Delia doesn’t come back down—I don’t blame her. She knows the routine.
When we have regulators in the main room, I don’t want her near them, and she’s more than happy to stay in the kitchen. Thing is, these men sniff her out like dogs. They howl for want of a soft body beneath them, someone they can force their way into and now Maeve’s of an age where they’re starting to notice her, too.
I’d rather the both of them stay out of sight when men like this ride in, scaring off our usual customers and looking for trouble. Can’t they stick to the Outlands and leave those of us left in the cities to die in peace?
When I tell her to run, Delia listens.
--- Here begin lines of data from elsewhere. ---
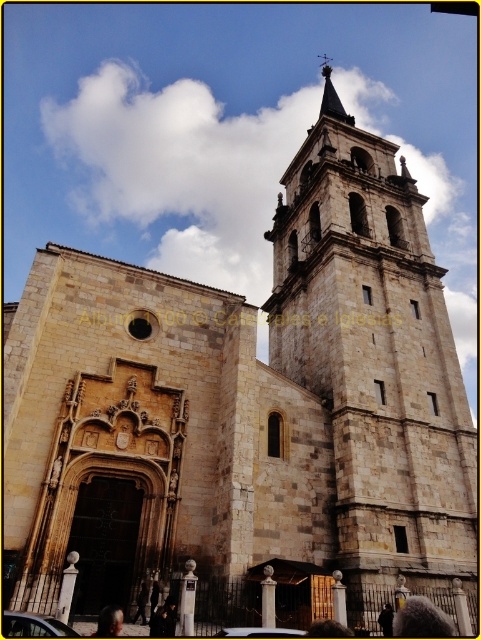
Which of these two, stone tower at center or smooth gray stone spire at upper center, stands taller?

With more height is smooth gray stone spire at upper center.

Does stone tower at center have a smaller size compared to smooth gray stone spire at upper center?

Correct, stone tower at center occupies less space than smooth gray stone spire at upper center.

Does point (321, 147) come farther from viewer compared to point (330, 67)?

No, it is not.

This screenshot has height=640, width=481. What are the coordinates of `stone tower at center` in the screenshot? It's located at (374, 358).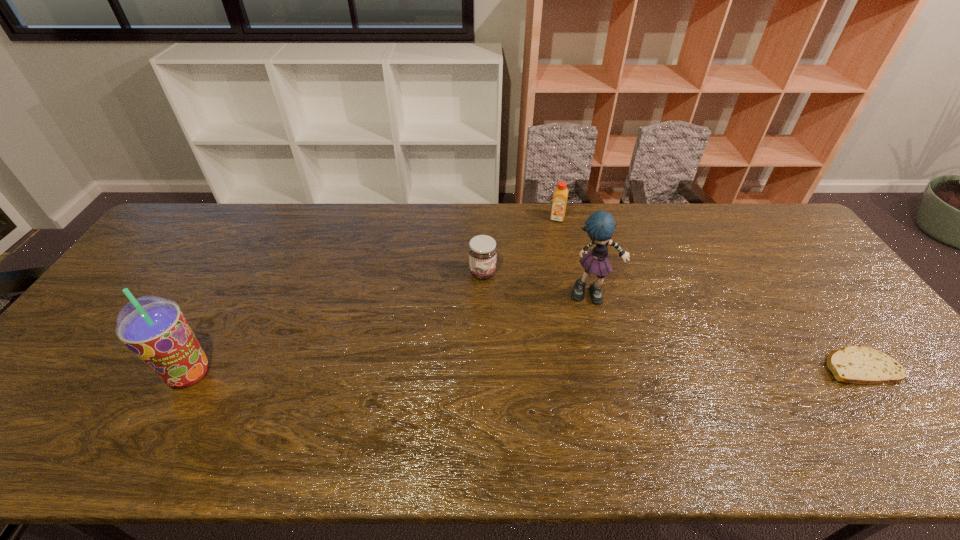
Identify the location of vacant space that satisfies the following two spatial constraints: 1. on the back side of the second shortest object; 2. on the left side of the smoothie. (246, 273).

Find the location of a particular element. vacant point that satisfies the following two spatial constraints: 1. on the back side of the smoothie; 2. on the left side of the fourth tallest object is located at coordinates (246, 273).

Where is `vacant region that satisfies the following two spatial constraints: 1. on the back side of the leftmost object; 2. on the left side of the second farthest object`? The height and width of the screenshot is (540, 960). vacant region that satisfies the following two spatial constraints: 1. on the back side of the leftmost object; 2. on the left side of the second farthest object is located at coordinates (246, 273).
She races up the stairs that curve above the kitchen into the attic space, bolts the door, and waits for me to come up behind her. She knows what it is I do, what I go through to protect her.
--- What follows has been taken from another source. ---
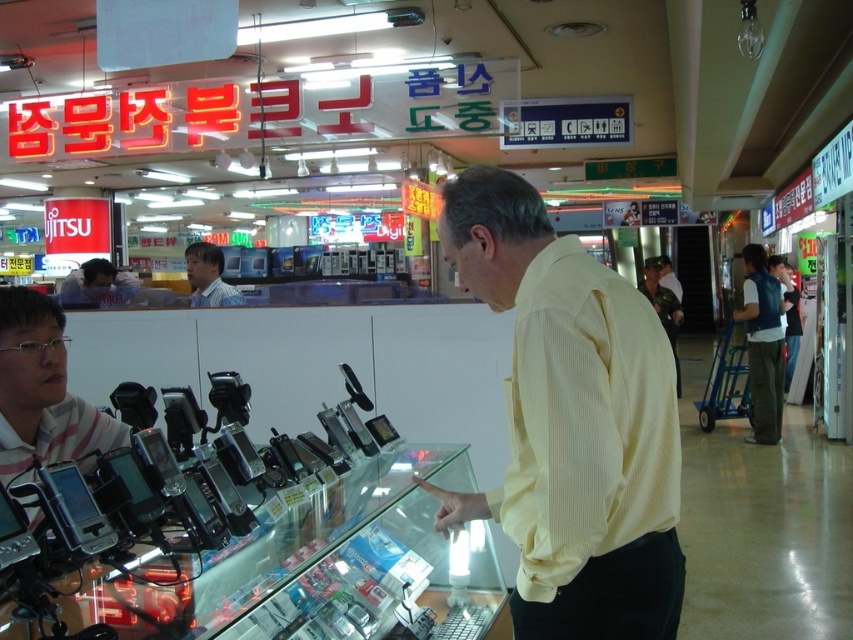
You are a customer in the electronics store and you see two shirts displayed on mannequins at the center of the store. The shirts are labeled as the yellow striped shirt at center and the camouflage fabric shirt at center. Which shirt takes up less space in the display?

The yellow striped shirt at center has a smaller size compared to the camouflage fabric shirt at center, so it takes up less space in the display.

You are standing in the electronics store and want to know which of the two points, point (579, 477) or point (665, 321), is closer to the glass display counter. Can you determine this based on their positions?

Point (579, 477) is in front of point (665, 321), so it is closer to the glass display counter.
The first time she heard my cries and crept downstairs only to find me lying bloodied and beaten on the floor, discarded like a broken toy tossed aside by a careless child. She held me in her arms and wept, whispered that I didn’t have to do it, I didn’t have to let them do it to me, I could’ve hidden with her and let them just go about their way. Then she stitched up what she could, put salve on the rest, helped me up the stairs and into my narrow bunk and told me it didn’t have to be this way. “We’ll find someone to help us,” she promised.
I didn’t have the strength or the energy to ask her who she had in mind. There are no superheroes, no one to police this lawless world—all that we have left is each other. I do this for her. She’s my little sister, and the only family I have.
When I could find the words, I told her what our da said, right after the first attacks leveled most of the city. I was what, eight? And he took me aside to tell me he had to go. There’s a war going on, son, he said then, as if I was too young to notice the men who disappeared from our community, shipped off in camouflage trucks. I can’t shoot and I don’t have it in me to kill, you know I’m against fighting of any sort. But I’ve got family to think of. Sometimes what you have to do is the only thing you CAN do, and s**t on what you want. You’ll get by, remember that. As long as you got someone else to think of, you’ll manage to get by.
I have Delia to think of, and she has Maeve. We’ll manage to get by.